若不是他身上带伤,庄文恨不得上前捶他两下!这个三弟从小就细皮嫩肉,娇嫩的像是个女孩子,哪里受过伤见过血!他打断庄南的话:“到底怎么弄得?!”
庄南被他吼得呆了一呆,小声道:“出去骑马,不小心摔了一下。”
庄文指着庄南,指了半天也没说出什么来,气得扭过头去不看他,这一扭看见林太医了,忙一把扯过林太医来:“林太医,麻烦您给看看,没有伤到骨头吧?”
庄南看着方才还气势汹汹的大哥对着林太医说的那般小心翼翼,不知为何心中就是一酸,他用余光瞥了周辰一眼,看见他眼中的心疼时心中又是一痛。庄南垂下头紧紧咬着下唇,心道:就这样吧,我不能对不起家人,让他们因为我而蒙羞毁了清名;也不能玷污了与周辰这么多年的情谊,让他沦为天下人的笑柄……
庄南再抬头时,周辰敏感地察觉出庄南似乎……发生了一些变化。如果说之前的庄南坦荡中隐藏着一些紧张、希冀与小心翼翼,那么现在的庄南似乎一瞬间长大了,眉目还是如画,但却从水彩画变成了水墨画——似乎有什么东西慢慢立了起来,支起了一个铮铮傲骨的庄南。
他探究地看着庄南,只见庄南已经彻底放松下来,肩膀不再硬撑着,紧攥的双手也松开了,眼角眉梢都带上了慵懒随意,那一对丹凤眼中微波流转,艳骨恒生。这样的庄南让周辰觉得极为诱惑又极为陌生。他下意识地捻了捻手指,这才惊觉手心已经满是汗水,就连心跳也震如雷鼓,以至于连林太医说什么都没听清。
“什么?”周辰问了一句。
林太医虽有些奇怪怎么离得这么近,容王还问自己说了什么,但还是马上回答道:“微臣是说三少爷没伤到骨头,只是皮肉伤,伤口深了些,看着吓人,乍看才像是断了一般。好好养养很快就能恢复了。”
周辰迟钝地“嗯嗯”两声,又问:“需要注意些什么?”
林太医狐疑地看了周辰一眼,这种事不是应该交代给负责庄南饮食的小厮丫环吗,怎么还要和容王说。
周辰看见了林太医的表情,忙自己解围道:“‘伤筋动骨一百天’,我是说多久能下地走路?”
林太医恍然大悟:“得看三少爷具体恢复得如何了,至少一个月内左腿不要用力,免得伤口崩裂。”
周辰点头。
庄南嘴角勾起,带了些吊儿郎当的语气:“哎哟,阿辰,你不要这么紧张了,看你那小脸儿白的……哎哟!”话没说完就被庄文在脑门上敲了一下。
庄文怒目而视:“从哪儿学来的调调?再说削你!”
庄南:……大哥,你这又是和谁学的……
……
包扎完伤口,庄南也喝了药,将药碗放在案头上,笑道:“好了,你们该忙什么忙什么去吧,别在这儿守着我了。对了,也不要和祖父说,更不要和爹娘二哥说。”

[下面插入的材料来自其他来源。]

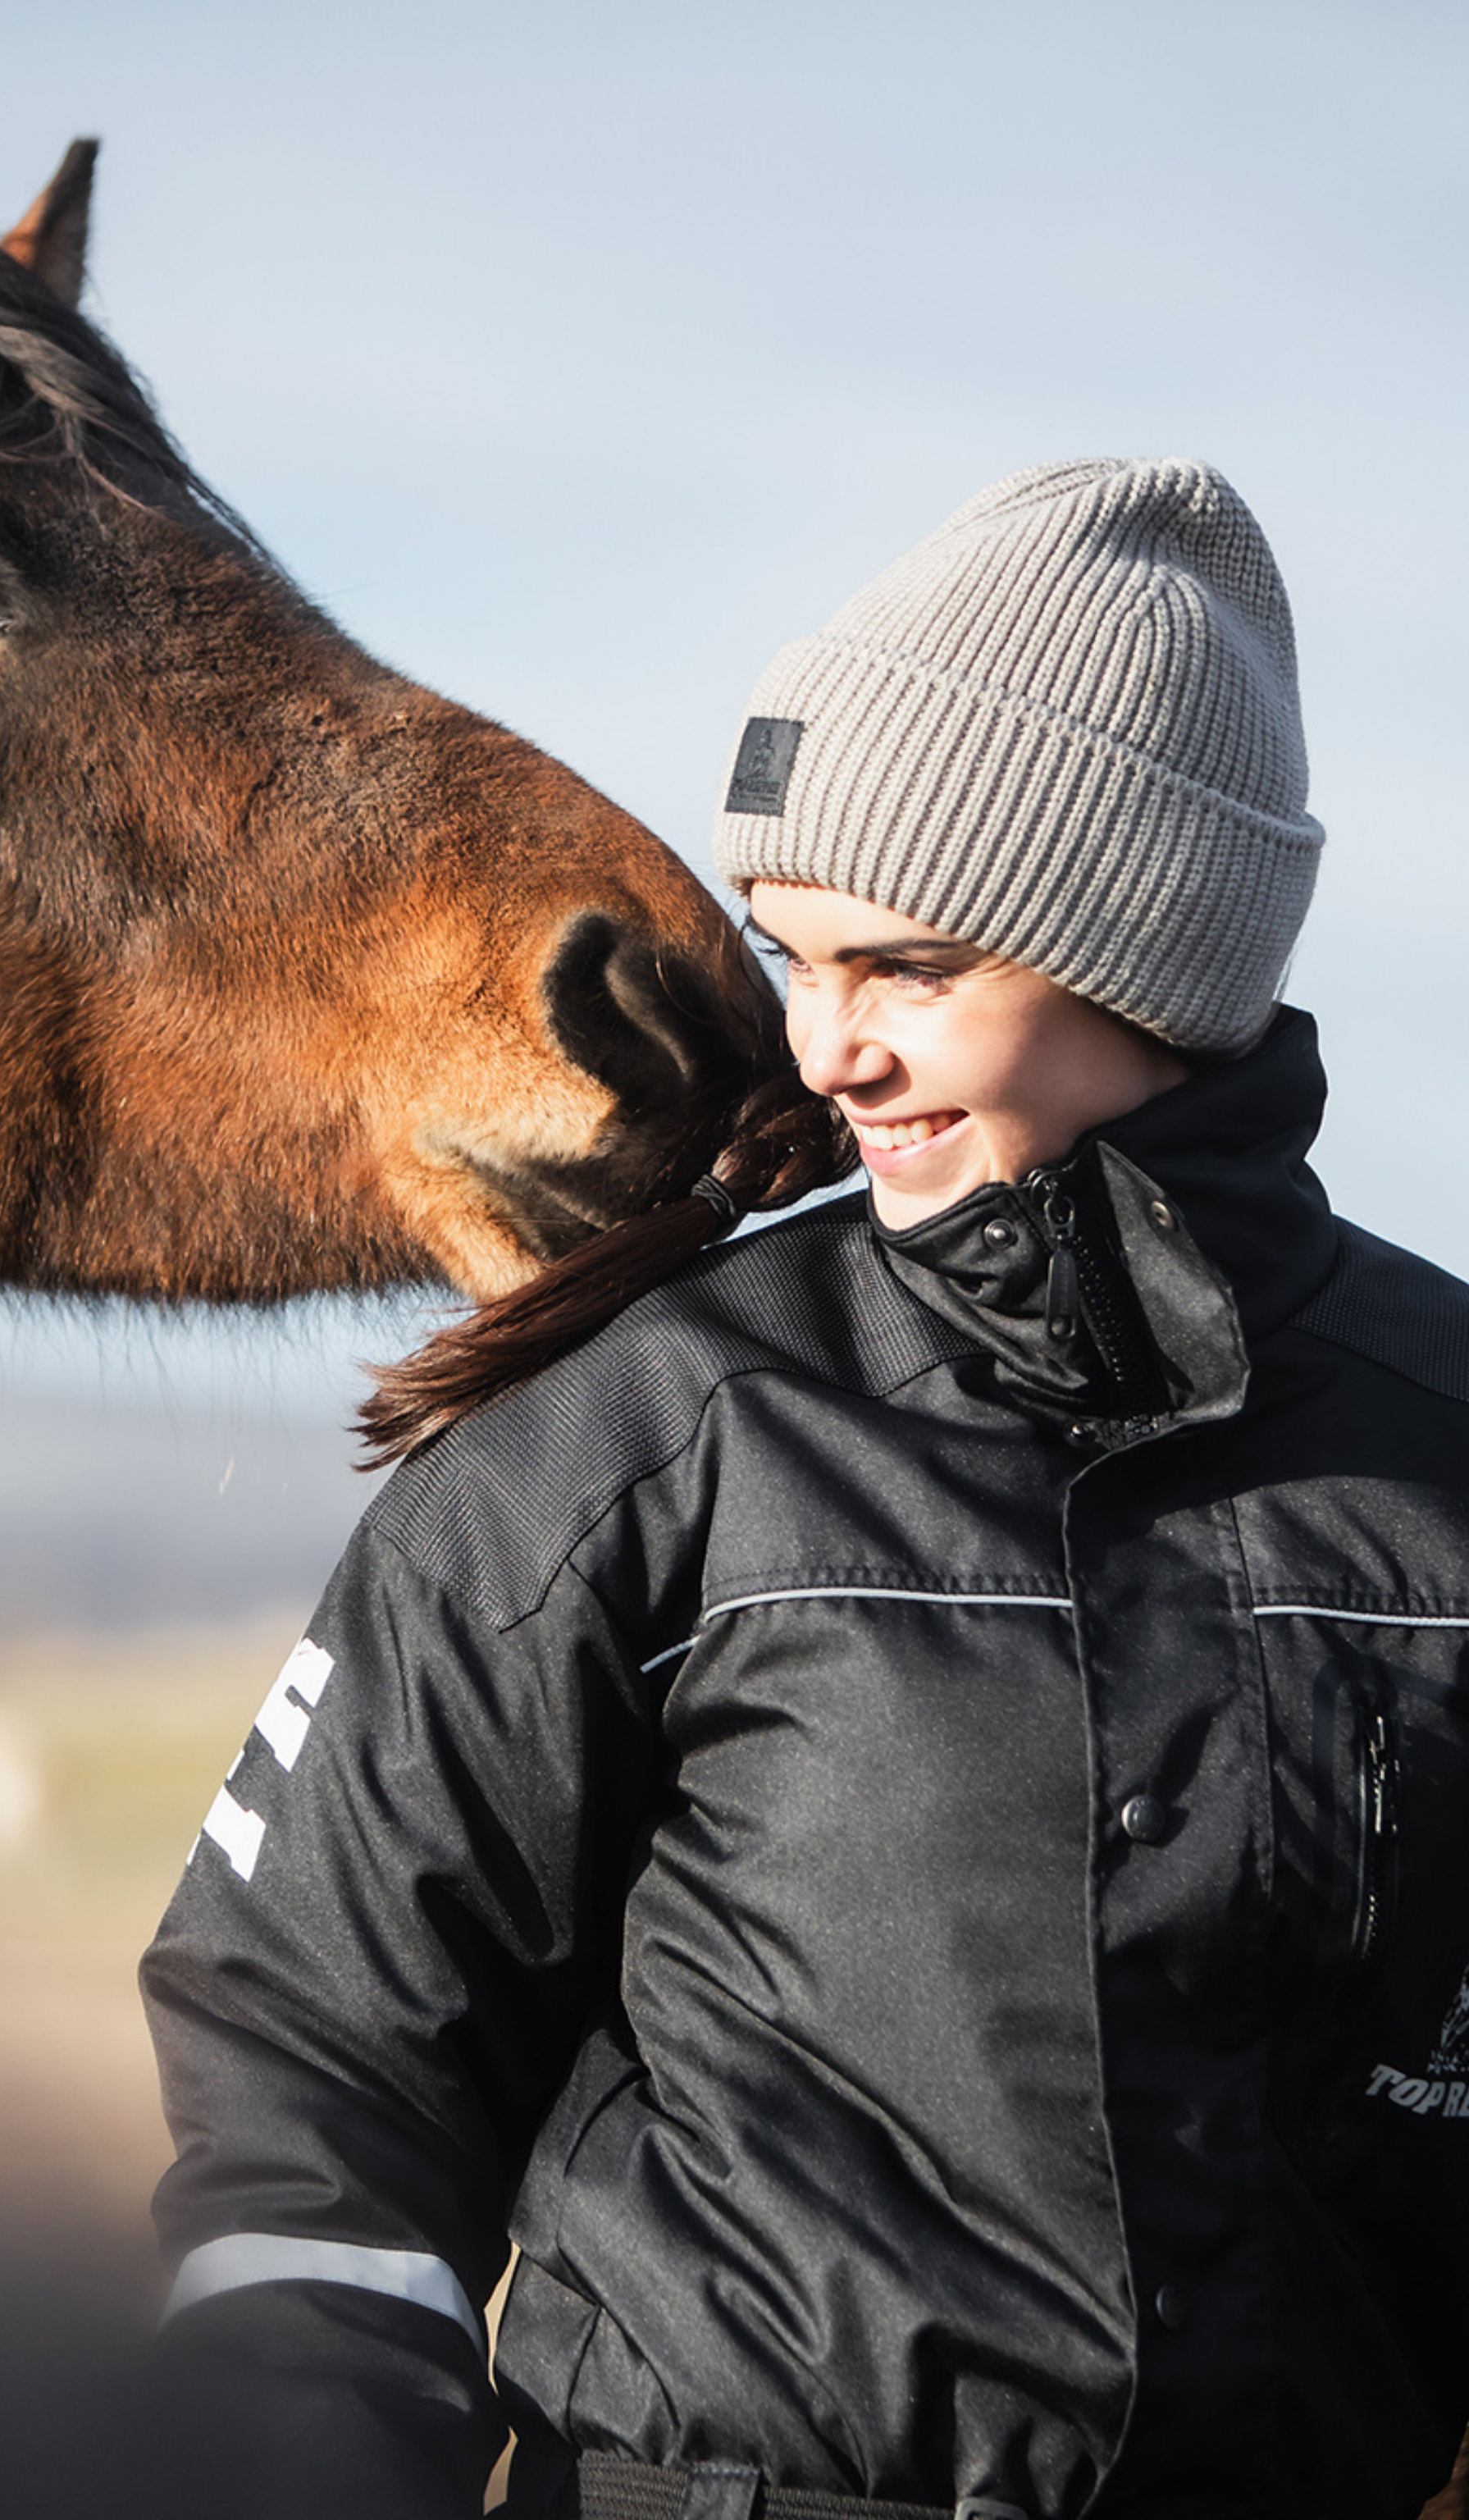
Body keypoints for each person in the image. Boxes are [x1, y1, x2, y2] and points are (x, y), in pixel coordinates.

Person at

庄文哼道:“我是你大哥,为什么要听你吩咐。等你好点我再和你算账!”说完拉着周辰推门而去。
庄南看着被庄文随手关上的房门,呆愣了一会儿,脸上的笑慢慢散去,挥了挥手对站在床边的小厮东柯道:“你也出去吧,我歇一会儿。”
东柯也出去了,听动静并没走远,而是守在了门边。
庄南慢慢倚在床头上,这一简单的动作,左腿上的伤口就嘶拉拉一阵疼痛,忍着痛调整了下姿势,他轻轻敲着被面,想起早上发生的事,眼中显出一道凌厉来。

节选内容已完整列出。